Samuel Lysons FSA (17 March 1806 – 27 March 1877) was an antiquarian and early proponent of British Israelism.

==Early life==
Samuel Lysons was born on 17 March 1806, the eldest surviving son of Daniel Lysons. His uncle was the English engraver Samuel Lysons.

The Lyson's family was prominent and well known within Gloucestershire from the 17th century onwards, having connections with the parishes of Rodmarton and Cherington.

==Career==
Samuel Lysons became rector of Rodmarton of which he was patron, in 1833. In 1841 he arranged the construction of Church of St Luke in the expanding area of Gloucester known as High Orchard. He resigned in 1866. From November 1865 he was rural dean of Gloucester and two years later he was appointed as an honorary canon of Gloucester Cathedral.

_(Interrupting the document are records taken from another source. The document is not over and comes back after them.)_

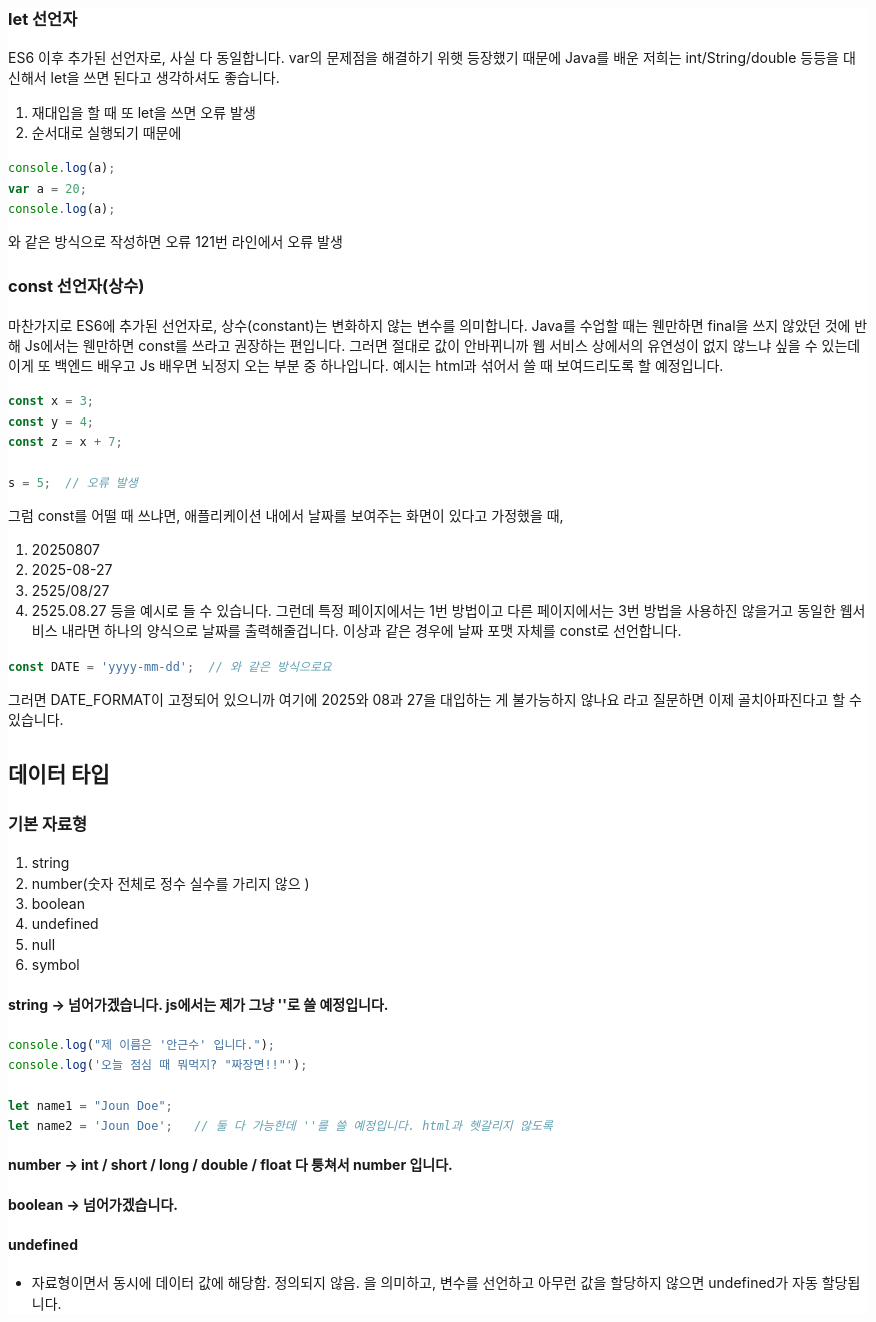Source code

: ### let 선언자
ES6 이후 추가된 선언자로, 사실 다 동일합니다. var의 문제점을 해결하기 위햇 등장했기 때문에 Java를 배운 저희는 int/String/double 등등을 대신해서 let을 쓰면 된다고 생각하셔도 좋습니다.

1. 재대입을 할 때 또 let을 쓰면 오류 발생
2. 순서대로 실행되기 때문에

```js
console.log(a);
var a = 20;
console.log(a);
```
와 같은 방식으로 작성하면 오류 121번 라인에서 오류 발생

### const 선언자(상수)
마찬가지로 ES6에 추가된 선언자로, 상수(constant)는 변화하지 않는 변수를 의미합니다. Java를 수업할 때는 웬만하면 final을 쓰지 않았던 것에 반해 Js에서는 웬만하면 const를 쓰라고 권장하는 편입니다. 그러면 절대로 값이 안바뀌니까 웹 서비스 상에서의 유연성이 없지 않느냐 싶을 수 있는데 이게 또 백엔드 배우고 Js 배우면 뇌정지 오는 부분 중 하나입니다. 예시는 html과 섞어서 쓸 때 보여드리도록 할 예정입니다.

```js
const x = 3;
const y = 4;
const z = x + 7;

s = 5;  // 오류 발생
```
그럼 const를 어떨 때 쓰냐면, 애플리케이션 내에서 날짜를 보여주는 화면이 있다고 가정했을 때, 
1. 20250807
2. 2025-08-27
3. 2525/08/27
3. 2525.08.27
등을 예시로 들 수 있습니다. 그런데 특정 페이지에서는 1번 방법이고 다른 페이지에서는 3번 방법을 사용하진 않을거고 동일한 웹서비스 내라면 하나의 양식으로 날짜를 출력해줄겁니다. 이상과 같은 경우에 날짜 포맷 자체를 const로 선언합니다.

```js
const DATE = 'yyyy-mm-dd';  // 와 같은 방식으로요
```
그러면 DATE_FORMAT이 고정되어 있으니까 여기에 2025와 08과 27을 대입하는 게 불가능하지 않나요 라고 질문하면 이제 골치아파진다고 할 수 있습니다.

## 데이터 타입
### 기본 자료형
1. string
2. number(숫자 전체로 정수 실수를 가리지 않으 )
3. boolean
4. undefined
5. null
6. symbol

#### string -> 넘어가겠습니다. js에서는 제가 그냥 ''로 쓸 예정입니다.
```js
console.log("제 이름은 '안근수' 입니다.");
console.log('오늘 점심 때 뭐먹지? "짜장면!!"');

let name1 = "Joun Doe";
let name2 = 'Joun Doe';   // 둘 다 가능한데 ''를 쓸 예정입니다. html과 헷갈리지 않도록
```
#### number -> int / short / long / double / float 다 퉁쳐서 number 입니다.
#### boolean -> 넘어가겠습니다.
#### undefined
  - 자료형이면서 동시에 데이터 값에 해당함. 정의되지 않음. 을 의미하고, 변수를 선언하고 아무런 값을 할당하지 않으면 undefined가 자동 할당됩니다.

He was also a successful author; his Our British Ancestors (1865) received good reviews and was considered an early text on British Israelism. He was a fellow of the Society of Antiquaries of London (FSA), and a member of the Archaeological Institute and the Cotteswold Naturalists' Society.

==Personal life==
He married three times and had six children, all by his first wife, Eliza Sophia Moore. He died on 27 March 1877 and was buried at Rodmarton.

==Selected publications==
- Conjectures concerning the Identity of the Patriarch Job, his Family, the time in which he lived, and the Locality of the Land of Uz. Oxford, 1832.
- The Romans in Gloucestershire, and the results of their Residence in this Country, considered in an Historical, Social, and Religious point of view. London, 1860.
- The Model Merchant of the Middle Ages, Exemplified in the Story of Whittington and his Cat, being an attempt to rescue that interesting story from the region of fable &c. London, 1860.
- Claudia and Pudens; or the early Christians in Gloucester; a Tale of the first Century. London, 1861.
- Gloucestershire Illustrations. No. 1. Machin and Madeira: an Attempt to investigate the Truth of the Discovery … of that Island. Gloucester, 1861. (No more was published)
- What has Gloucestershire achieved? Being an enumeration of some of the principal points in which that County has taken a prominent lead in matters Religious, Moral, … and Scientific. Gloucester, 1861.
- Our British Ancestors: Who and What Were They? An inquiry serving to elucidate the traditional History of the Early Britons by means of recent Excavations, Etymology, … Inscriptions, Craniology, &c. John Henry & James Parker, Oxford & London; J. Headland, Gloucester, 1865.
- Our Vulgar Tongue. A Lecture on Language in general, with a few Words on Gloucestershire in particular. … With Appendix containing Tables of the world-wide Affinity of Languages. London, 1868.